WHAT IS BEING ASKED: Your copy of the data should leave out the images and match everything else exactly.
───── EXERCISE MATERIALS
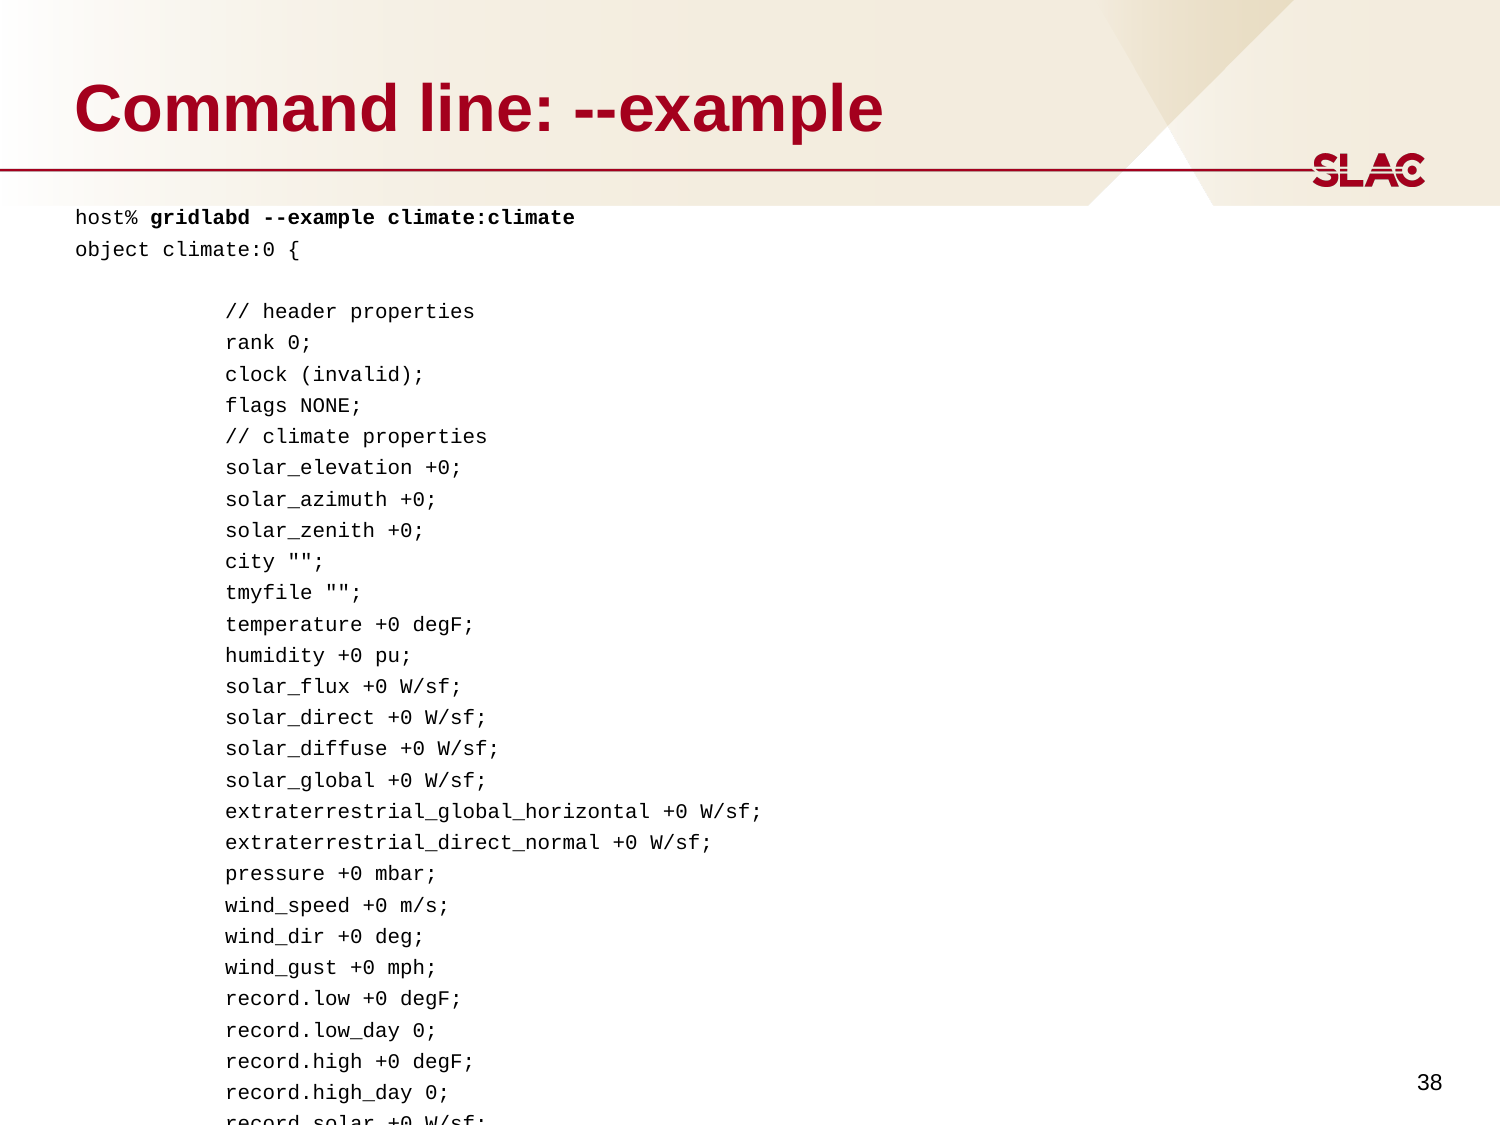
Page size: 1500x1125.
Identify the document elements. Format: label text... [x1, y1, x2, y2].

picture [0, 0, 1500, 206]
slide_number 38 [1405, 1036, 1458, 1125]
list host% gridlabd --example climate:climate object climate:0 { // header properties rank 0; clock (invalid); flags NONE; // climate properties solar_elevation +0; solar_azimuth +0; solar_zenith +0; city ""; tmyfile ""; temperature +0 degF; humidity +0 pu; solar_flux +0 W/sf; solar_direct +0 W/sf; solar_diffuse +0 W/sf; solar_global +0 W/sf; extraterrestrial_global_horizontal +0 W/sf; extraterrestrial_direct_normal +0 W/sf; pressure +0 mbar; wind_speed +0 m/s; wind_dir +0 deg; wind_gust +0 mph; record.low +0 degF; record.low_day 0; record.high +0 degF; record.high_day 0; record.solar +0 W/sf; rainfall +0 in/h; snowdepth +0 in; interpolate NONE; solar_horiz +0; solar_north +0; solar_northeast +0; solar_east +0; solar_southeast +0; solar_south +0; solar_southwest +0; solar_west +0; solar_northwest +0; solar_raw +0 W/sf; ground_reflectivity +0 pu; reader ""; forecast ""; cloud_model NONE; cloud_opacity +0 pu; opq_sky_cov +0 pu; cloud_reflectivity +0 pu; cloud_speed_factor +0 pu; solar_cloud_direct +0 W/sf; solar_cloud_diffuse +0 W/sf; solar_cloud_global +0 W/sf; cloud_alpha +0 pu; cloud_num_layers +0 pu; cloud_aerosol_transmissivity +0 pu; } [75, 203, 1406, 1035]
title Command line: --example [74, 21, 1404, 145]
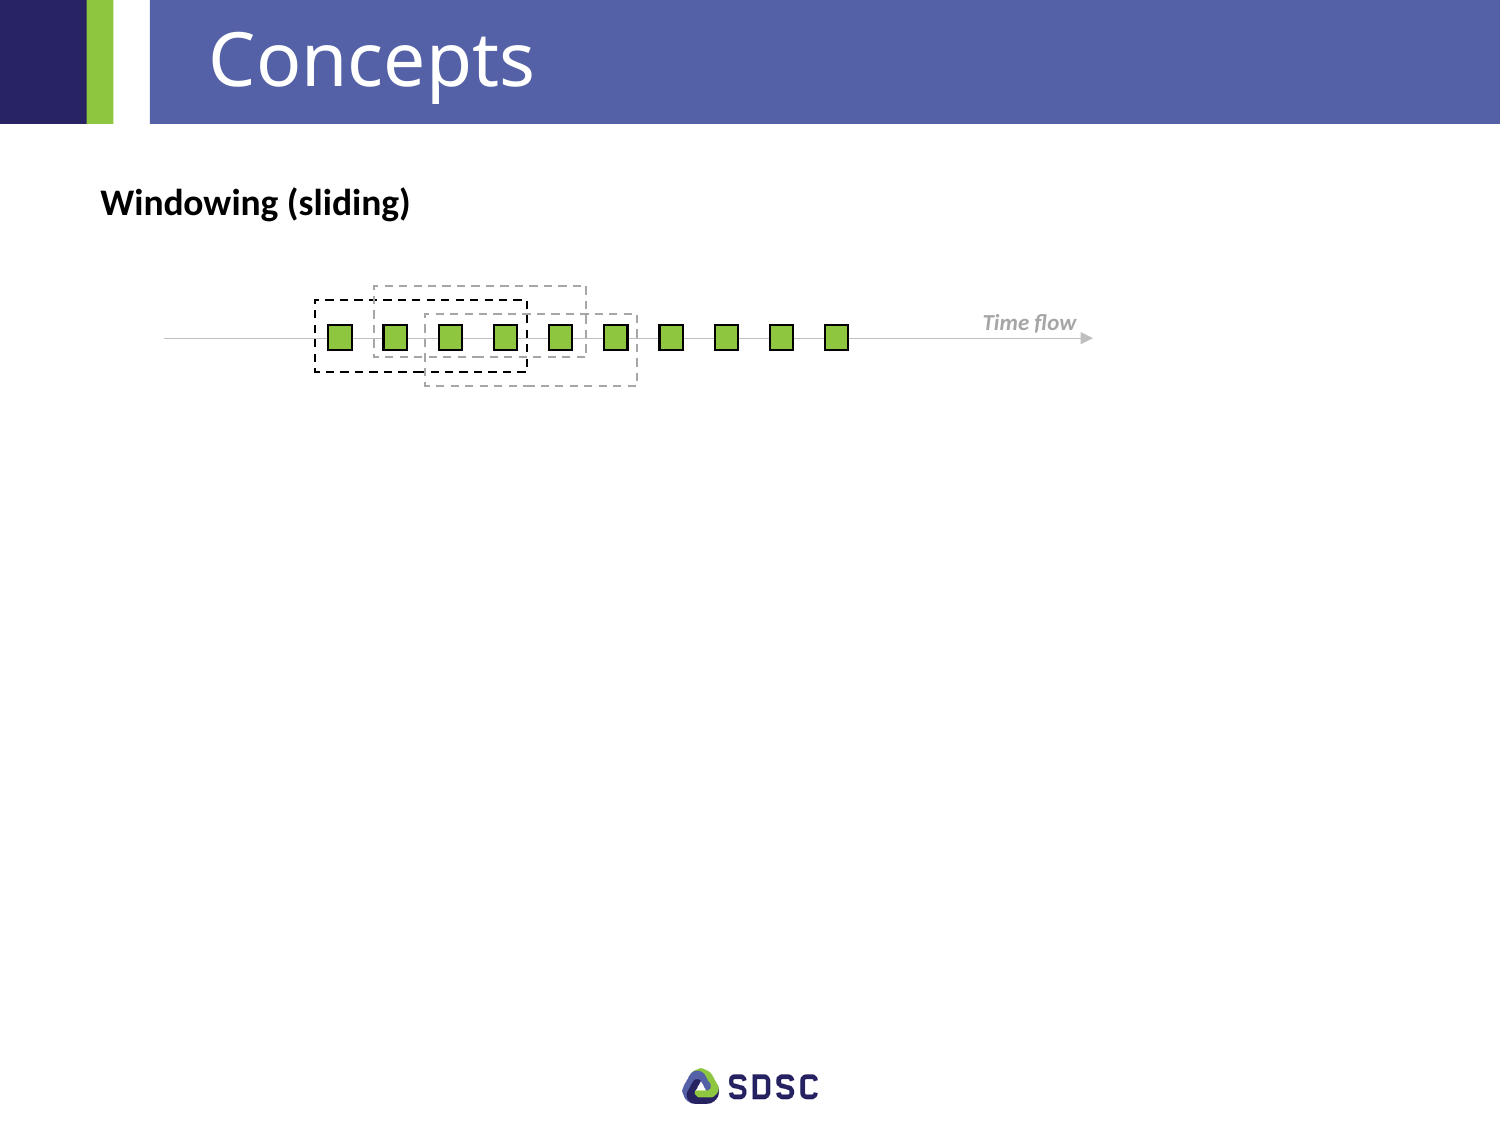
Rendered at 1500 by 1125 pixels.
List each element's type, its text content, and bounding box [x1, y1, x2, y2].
──────────
WRITTEN ANSWER:
Page size: 1500x1125.
Identify the document elements. Format: label text... [x1, y1, x2, y2].

picture [0, 0, 1500, 206]
slide_number 38 [1405, 1036, 1458, 1125]
list host% gridlabd --example climate:climate object climate:0 { // header properties rank 0; clock (invalid); flags NONE; // climate properties solar_elevation +0; solar_azimuth +0; solar_zenith +0; city ""; tmyfile ""; temperature +0 degF; humidity +0 pu; solar_flux +0 W/sf; solar_direct +0 W/sf; solar_diffuse +0 W/sf; solar_global +0 W/sf; extraterrestrial_global_horizontal +0 W/sf; extraterrestrial_direct_normal +0 W/sf; pressure +0 mbar; wind_speed +0 m/s; wind_dir +0 deg; wind_gust +0 mph; record.low +0 degF; record.low_day 0; record.high +0 degF; record.high_day 0; record.solar +0 W/sf; rainfall +0 in/h; snowdepth +0 in; interpolate NONE; solar_horiz +0; solar_north +0; solar_northeast +0; solar_east +0; solar_southeast +0; solar_south +0; solar_southwest +0; solar_west +0; solar_northwest +0; solar_raw +0 W/sf; ground_reflectivity +0 pu; reader ""; forecast ""; cloud_model NONE; cloud_opacity +0 pu; opq_sky_cov +0 pu; cloud_reflectivity +0 pu; cloud_speed_factor +0 pu; solar_cloud_direct +0 W/sf; solar_cloud_diffuse +0 W/sf; solar_cloud_global +0 W/sf; cloud_alpha +0 pu; cloud_num_layers +0 pu; cloud_aerosol_transmissivity +0 pu; } [75, 203, 1406, 1035]
title Command line: --example [74, 21, 1404, 145]
Rendered at 1500 by 1125 pixels.
List each element's type, its text content, and bounding box [x1, y1, x2, y2].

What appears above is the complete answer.